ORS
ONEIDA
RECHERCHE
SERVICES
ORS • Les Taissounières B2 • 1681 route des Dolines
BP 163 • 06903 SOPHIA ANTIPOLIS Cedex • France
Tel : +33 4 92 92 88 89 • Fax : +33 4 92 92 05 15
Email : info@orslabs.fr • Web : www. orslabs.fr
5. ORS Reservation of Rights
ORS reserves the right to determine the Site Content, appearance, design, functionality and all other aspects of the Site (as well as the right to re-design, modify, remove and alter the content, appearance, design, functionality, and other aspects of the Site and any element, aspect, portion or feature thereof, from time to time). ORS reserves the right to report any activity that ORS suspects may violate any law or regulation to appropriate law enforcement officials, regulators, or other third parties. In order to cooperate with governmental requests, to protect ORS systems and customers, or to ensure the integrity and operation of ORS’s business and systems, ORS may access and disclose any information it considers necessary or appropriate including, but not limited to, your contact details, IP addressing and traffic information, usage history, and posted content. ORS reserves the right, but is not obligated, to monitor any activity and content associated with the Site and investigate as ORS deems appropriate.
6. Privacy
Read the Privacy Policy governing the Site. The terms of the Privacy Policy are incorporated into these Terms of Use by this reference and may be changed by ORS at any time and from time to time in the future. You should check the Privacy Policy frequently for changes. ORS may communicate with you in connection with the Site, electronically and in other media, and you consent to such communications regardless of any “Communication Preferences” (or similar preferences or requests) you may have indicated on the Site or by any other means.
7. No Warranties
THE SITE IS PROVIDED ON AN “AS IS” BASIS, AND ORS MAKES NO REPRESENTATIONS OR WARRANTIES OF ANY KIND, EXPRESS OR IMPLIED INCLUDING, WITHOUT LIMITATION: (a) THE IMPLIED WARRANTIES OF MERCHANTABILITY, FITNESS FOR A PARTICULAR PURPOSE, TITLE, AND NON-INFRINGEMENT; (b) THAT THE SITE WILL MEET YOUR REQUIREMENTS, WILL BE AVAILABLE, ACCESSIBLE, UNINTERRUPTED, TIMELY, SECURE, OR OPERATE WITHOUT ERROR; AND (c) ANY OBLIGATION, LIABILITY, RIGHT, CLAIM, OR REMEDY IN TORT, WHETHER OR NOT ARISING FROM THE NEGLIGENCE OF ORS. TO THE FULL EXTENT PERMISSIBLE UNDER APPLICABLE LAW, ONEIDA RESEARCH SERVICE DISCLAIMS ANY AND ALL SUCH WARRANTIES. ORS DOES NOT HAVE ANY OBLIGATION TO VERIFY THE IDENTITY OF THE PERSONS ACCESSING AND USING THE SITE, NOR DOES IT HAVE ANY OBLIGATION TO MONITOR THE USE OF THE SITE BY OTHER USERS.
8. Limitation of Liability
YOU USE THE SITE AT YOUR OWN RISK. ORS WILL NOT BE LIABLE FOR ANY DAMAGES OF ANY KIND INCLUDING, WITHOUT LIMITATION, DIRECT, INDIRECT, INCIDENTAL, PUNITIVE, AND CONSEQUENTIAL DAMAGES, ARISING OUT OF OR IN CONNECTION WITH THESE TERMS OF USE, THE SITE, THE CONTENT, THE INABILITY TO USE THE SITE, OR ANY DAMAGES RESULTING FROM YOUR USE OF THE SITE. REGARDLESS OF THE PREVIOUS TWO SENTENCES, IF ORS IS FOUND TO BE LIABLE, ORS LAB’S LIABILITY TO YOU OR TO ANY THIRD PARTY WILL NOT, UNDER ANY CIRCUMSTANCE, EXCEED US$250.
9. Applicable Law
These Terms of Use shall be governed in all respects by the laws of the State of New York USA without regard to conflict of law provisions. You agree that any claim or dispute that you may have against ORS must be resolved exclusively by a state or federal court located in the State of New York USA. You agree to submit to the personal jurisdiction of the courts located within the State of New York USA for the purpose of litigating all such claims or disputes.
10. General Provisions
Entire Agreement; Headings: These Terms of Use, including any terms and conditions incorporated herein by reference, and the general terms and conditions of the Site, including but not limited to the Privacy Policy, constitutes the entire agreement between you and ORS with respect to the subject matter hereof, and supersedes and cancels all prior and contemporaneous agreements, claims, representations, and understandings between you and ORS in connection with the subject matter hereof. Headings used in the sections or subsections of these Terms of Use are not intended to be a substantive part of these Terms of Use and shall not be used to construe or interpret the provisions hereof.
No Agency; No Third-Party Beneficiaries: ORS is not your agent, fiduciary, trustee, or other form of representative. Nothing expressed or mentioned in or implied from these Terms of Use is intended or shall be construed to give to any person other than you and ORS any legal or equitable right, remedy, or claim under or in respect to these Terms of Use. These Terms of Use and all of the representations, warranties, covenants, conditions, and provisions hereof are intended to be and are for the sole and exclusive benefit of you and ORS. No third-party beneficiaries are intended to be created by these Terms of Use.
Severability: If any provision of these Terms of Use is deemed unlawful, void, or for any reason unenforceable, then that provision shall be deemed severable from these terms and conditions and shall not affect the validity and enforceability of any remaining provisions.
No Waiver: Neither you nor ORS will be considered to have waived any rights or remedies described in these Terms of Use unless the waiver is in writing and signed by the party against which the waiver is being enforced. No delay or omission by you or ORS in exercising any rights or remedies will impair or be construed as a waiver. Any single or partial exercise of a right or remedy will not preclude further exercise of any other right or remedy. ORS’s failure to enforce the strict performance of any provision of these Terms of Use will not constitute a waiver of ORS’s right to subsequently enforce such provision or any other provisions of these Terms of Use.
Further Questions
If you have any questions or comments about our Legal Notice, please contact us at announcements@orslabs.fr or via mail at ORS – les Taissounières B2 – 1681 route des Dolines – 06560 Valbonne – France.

_ _ _ _ _

Please output all of the entries without changing a single character.

ORS
ONEIDA
RECHERCHE
SERVICES
ORS • Les Taissounières B2 • 1681 route des Dolines
BP 163 • 06903 SOPHIA ANTIPOLIS Cedex • France
Tel : +33 4 92 92 88 89 • Fax : +33 4 92 92 05 15
Email : info@orslabs.fr • Web : www. orslabs.fr
5. ORS Reservation of Rights
ORS reserves the right to determine the Site Content, appearance, design, functionality and all other aspects of the Site (as well as the right to re-design, modify, remove and alter the content, appearance, design, functionality, and other aspects of the Site and any element, aspect, portion or feature thereof, from time to time). ORS reserves the right to report any activity that ORS suspects may violate any law or regulation to appropriate law enforcement officials, regulators, or other third parties. In order to cooperate with governmental requests, to protect ORS systems and customers, or to ensure the integrity and operation of ORS’s business and systems, ORS may access and disclose any information it considers necessary or appropriate including, but not limited to, your contact details, IP addressing and traffic information, usage history, and posted content. ORS reserves the right, but is not obligated, to monitor any activity and content associated with the Site and investigate as ORS deems appropriate.
6. Privacy
Read the Privacy Policy governing the Site. The terms of the Privacy Policy are incorporated into these Terms of Use by this reference and may be changed by ORS at any time and from time to time in the future. You should check the Privacy Policy frequently for changes. ORS may communicate with you in connection with the Site, electronically and in other media, and you consent to such communications regardless of any “Communication Preferences” (or similar preferences or requests) you may have indicated on the Site or by any other means.
7. No Warranties
THE SITE IS PROVIDED ON AN “AS IS” BASIS, AND ORS MAKES NO REPRESENTATIONS OR WARRANTIES OF ANY KIND, EXPRESS OR IMPLIED INCLUDING, WITHOUT LIMITATION: (a) THE IMPLIED WARRANTIES OF MERCHANTABILITY, FITNESS FOR A PARTICULAR PURPOSE, TITLE, AND NON-INFRINGEMENT; (b) THAT THE SITE WILL MEET YOUR REQUIREMENTS, WILL BE AVAILABLE, ACCESSIBLE, UNINTERRUPTED, TIMELY, SECURE, OR OPERATE WITHOUT ERROR; AND (c) ANY OBLIGATION, LIABILITY, RIGHT, CLAIM, OR REMEDY IN TORT, WHETHER OR NOT ARISING FROM THE NEGLIGENCE OF ORS. TO THE FULL EXTENT PERMISSIBLE UNDER APPLICABLE LAW, ONEIDA RESEARCH SERVICE DISCLAIMS ANY AND ALL SUCH WARRANTIES. ORS DOES NOT HAVE ANY OBLIGATION TO VERIFY THE IDENTITY OF THE PERSONS ACCESSING AND USING THE SITE, NOR DOES IT HAVE ANY OBLIGATION TO MONITOR THE USE OF THE SITE BY OTHER USERS.
8. Limitation of Liability
YOU USE THE SITE AT YOUR OWN RISK. ORS WILL NOT BE LIABLE FOR ANY DAMAGES OF ANY KIND INCLUDING, WITHOUT LIMITATION, DIRECT, INDIRECT, INCIDENTAL, PUNITIVE, AND CONSEQUENTIAL DAMAGES, ARISING OUT OF OR IN CONNECTION WITH THESE TERMS OF USE, THE SITE, THE CONTENT, THE INABILITY TO USE THE SITE, OR ANY DAMAGES RESULTING FROM YOUR USE OF THE SITE. REGARDLESS OF THE PREVIOUS TWO SENTENCES, IF ORS IS FOUND TO BE LIABLE, ORS LAB’S LIABILITY TO YOU OR TO ANY THIRD PARTY WILL NOT, UNDER ANY CIRCUMSTANCE, EXCEED US$250.
9. Applicable Law
These Terms of Use shall be governed in all respects by the laws of the State of New York USA without regard to conflict of law provisions. You agree that any claim or dispute that you may have against ORS must be resolved exclusively by a state or federal court located in the State of New York USA. You agree to submit to the personal jurisdiction of the courts located within the State of New York USA for the purpose of litigating all such claims or disputes.
10. General Provisions
Entire Agreement; Headings: These Terms of Use, including any terms and conditions incorporated herein by reference, and the general terms and conditions of the Site, including but not limited to the Privacy Policy, constitutes the entire agreement between you and ORS with respect to the subject matter hereof, and supersedes and cancels all prior and contemporaneous agreements, claims, representations, and understandings between you and ORS in connection with the subject matter hereof. Headings used in the sections or subsections of these Terms of Use are not intended to be a substantive part of these Terms of Use and shall not be used to construe or interpret the provisions hereof.
No Agency; No Third-Party Beneficiaries: ORS is not your agent, fiduciary, trustee, or other form of representative. Nothing expressed or mentioned in or implied from these Terms of Use is intended or shall be construed to give to any person other than you and ORS any legal or equitable right, remedy, or claim under or in respect to these Terms of Use. These Terms of Use and all of the representations, warranties, covenants, conditions, and provisions hereof are intended to be and are for the sole and exclusive benefit of you and ORS. No third-party beneficiaries are intended to be created by these Terms of Use.
Severability: If any provision of these Terms of Use is deemed unlawful, void, or for any reason unenforceable, then that provision shall be deemed severable from these terms and conditions and shall not affect the validity and enforceability of any remaining provisions.
No Waiver: Neither you nor ORS will be considered to have waived any rights or remedies described in these Terms of Use unless the waiver is in writing and signed by the party against which the waiver is being enforced. No delay or omission by you or ORS in exercising any rights or remedies will impair or be construed as a waiver. Any single or partial exercise of a right or remedy will not preclude further exercise of any other right or remedy. ORS’s failure to enforce the strict performance of any provision of these Terms of Use will not constitute a waiver of ORS’s right to subsequently enforce such provision or any other provisions of these Terms of Use.
Further Questions
If you have any questions or comments about our Legal Notice, please contact us at announcements@orslabs.fr or via mail at ORS – les Taissounières B2 – 1681 route des Dolines – 06560 Valbonne – France.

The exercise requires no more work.